Dia da Consciência Negra tem protestos no Rio

Cerca de 500 pessoas fizeram uma passeata nesta quinta-feira, 20, nas praias de Ipanema e Leblon para marcar o Dia da Consciência Negra. O ato foi convocado pelo Movimento dos Trabalhadores Sem Teto (MTST) e reuniu integrantes de outros grupos, para os quais a data tem que ser usada para desmentir a premissa de que o Brasil vive uma democracia racial.

ROBERTA PENNAFORT, Estadão Conteúdo

20 Novembro 2014 | 17h00

"É importante estarmos aqui depois de termos visto o ódio, o racismo e o preconceito que pontuaram o período eleitoral. Estamos na praia, num bairro nobre, mas de frente para a favela do Vidigal e perto dos morros do Pavão e do Cantagalo", disse o servidor público Luiz Claudio Moreira, de 40 anos.

"Os negros e pobres estão cada vez mais afastados da cidade, jogados nas periferias. É uma falsa democracia racial", defendeu o estudante Vitor Mariano, de 30 anos, do Comitê Popular da Copa e das Olimpíadas, que critica as remoções que precedem as obras preparatórias para os grandes eventos esportivos.
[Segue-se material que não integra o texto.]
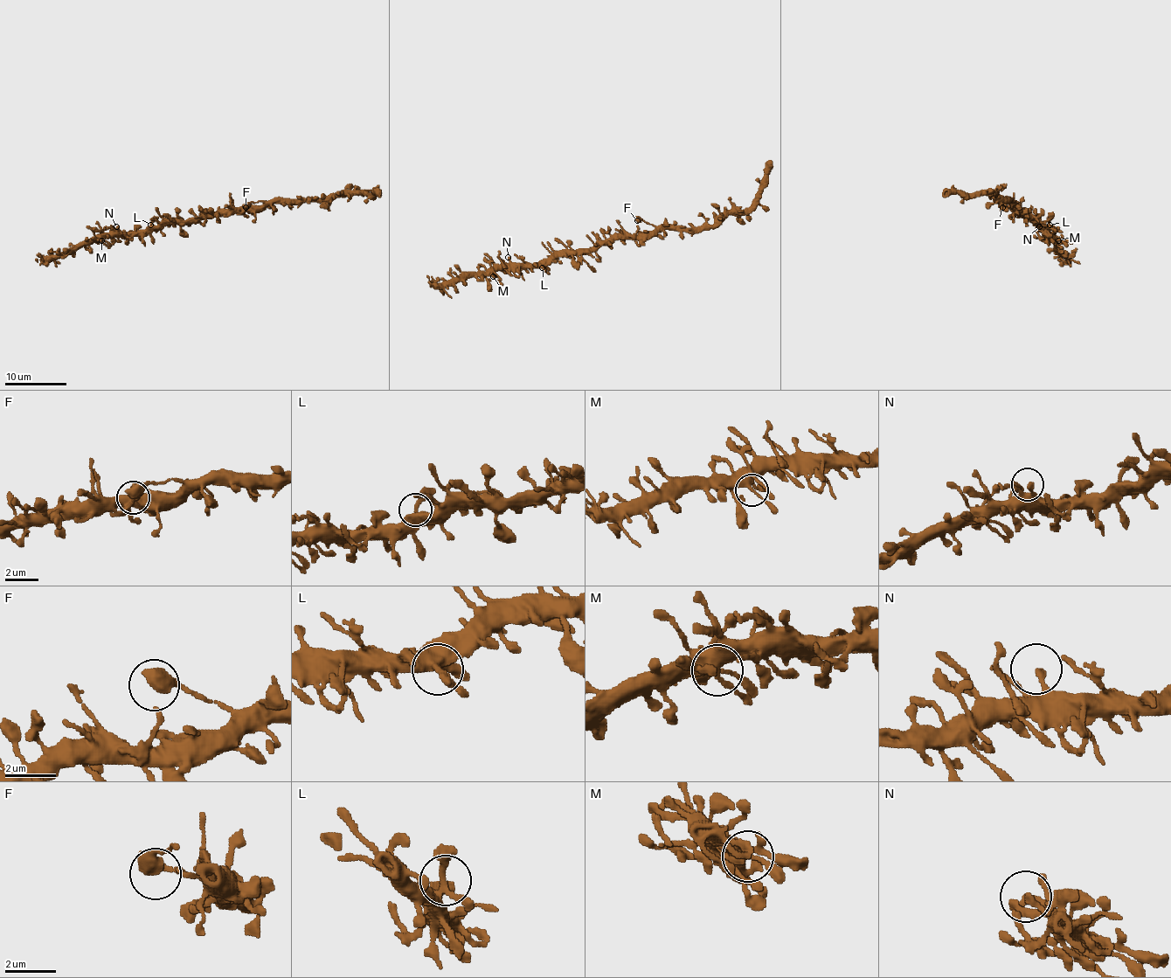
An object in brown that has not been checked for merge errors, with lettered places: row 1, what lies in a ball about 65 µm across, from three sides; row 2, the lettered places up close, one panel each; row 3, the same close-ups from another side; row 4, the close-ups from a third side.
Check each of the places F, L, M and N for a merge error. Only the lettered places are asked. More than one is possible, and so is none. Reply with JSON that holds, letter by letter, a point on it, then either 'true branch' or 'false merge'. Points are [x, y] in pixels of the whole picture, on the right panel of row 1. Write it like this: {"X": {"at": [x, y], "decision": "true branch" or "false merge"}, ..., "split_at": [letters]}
{"F": {"at": [1002, 207], "decision": "true branch"}, "L": {"at": [1049, 225], "decision": "true branch"}, "M": {"at": [1058, 240], "decision": "true branch"}, "N": {"at": [1039, 226], "decision": "true branch"}, "split_at": []}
Sob o sol forte do meio-dia, a passeata começou no posto 9, em Ipanema, e seguiu em direção ao Leblon. Uma parte dos manifestantes era da ocupação Zumbi dos Palmares, do MTST, no município de São Gonçalo, no Grande Rio, distante cerca de 40 quilômetros, e foi em ônibus fretados. O ato foi batizado de "Leblon vai virar Palmares" e foi divulgado pelo Facebook.
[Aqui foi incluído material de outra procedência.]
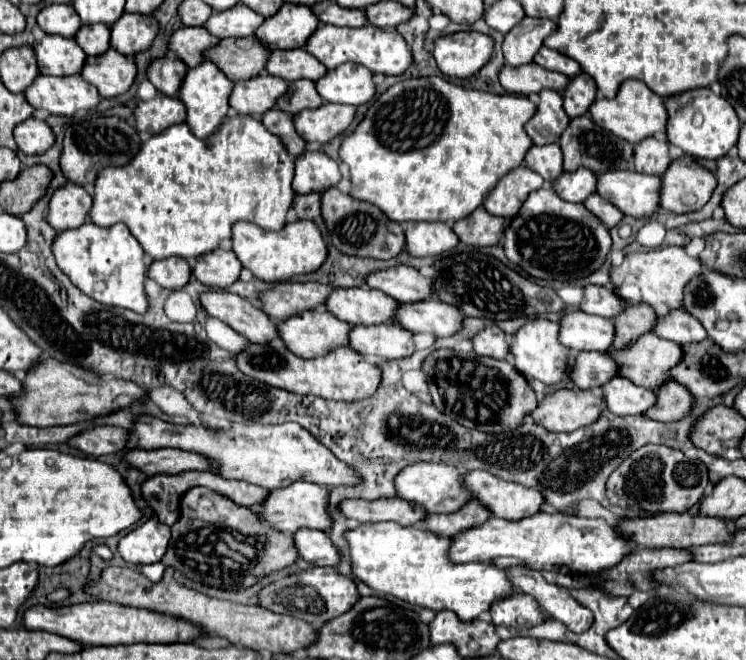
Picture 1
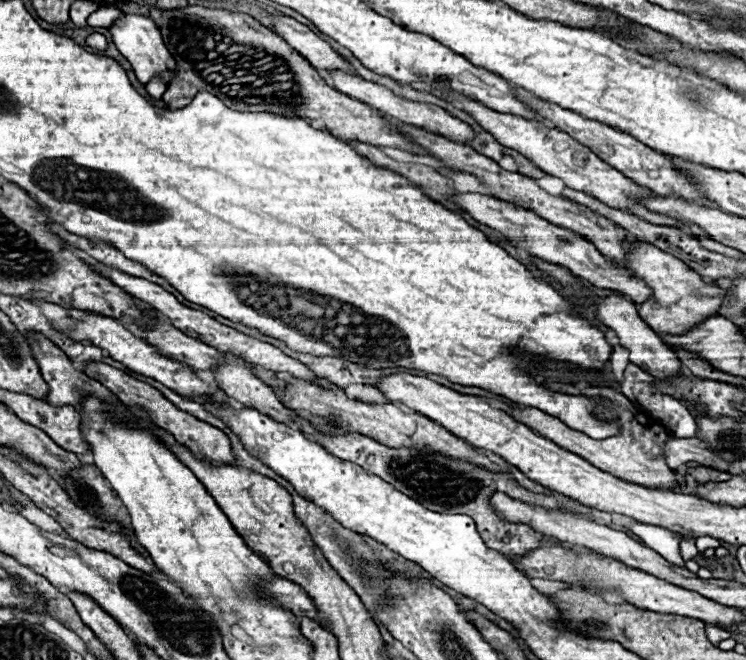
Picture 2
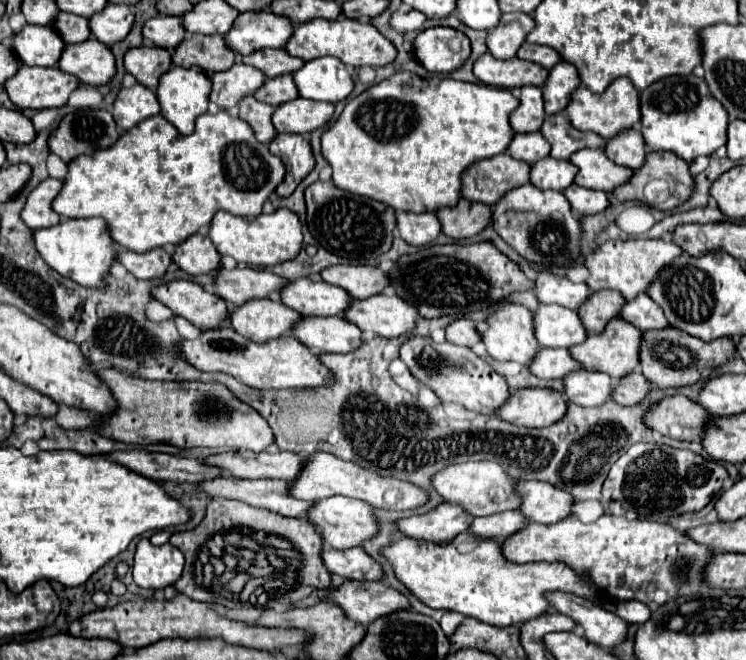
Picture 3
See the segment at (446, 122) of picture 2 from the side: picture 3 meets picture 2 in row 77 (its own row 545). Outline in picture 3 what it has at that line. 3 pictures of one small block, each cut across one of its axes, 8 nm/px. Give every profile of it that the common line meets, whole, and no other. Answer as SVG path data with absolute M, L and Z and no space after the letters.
M330 496L330 498L324 498L322 502L312 504L310 512L306 512L306 520L316 526L326 546L332 546L338 550L360 546L364 540L372 538L378 532L378 524L376 524L372 506L368 506L362 500L352 500L346 496Z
Levando faixas alusivas à violência contra negros, o grupo batucou e gritou palavras de ordem contra o racismo e as desigualdades sociais. No Leblon, deixou a pista dos carros, fechada ao trânsito por conta do feriado, e caminhou pelas areias. Policiais militares e guardas municipais acompanharam, e não houve atritos.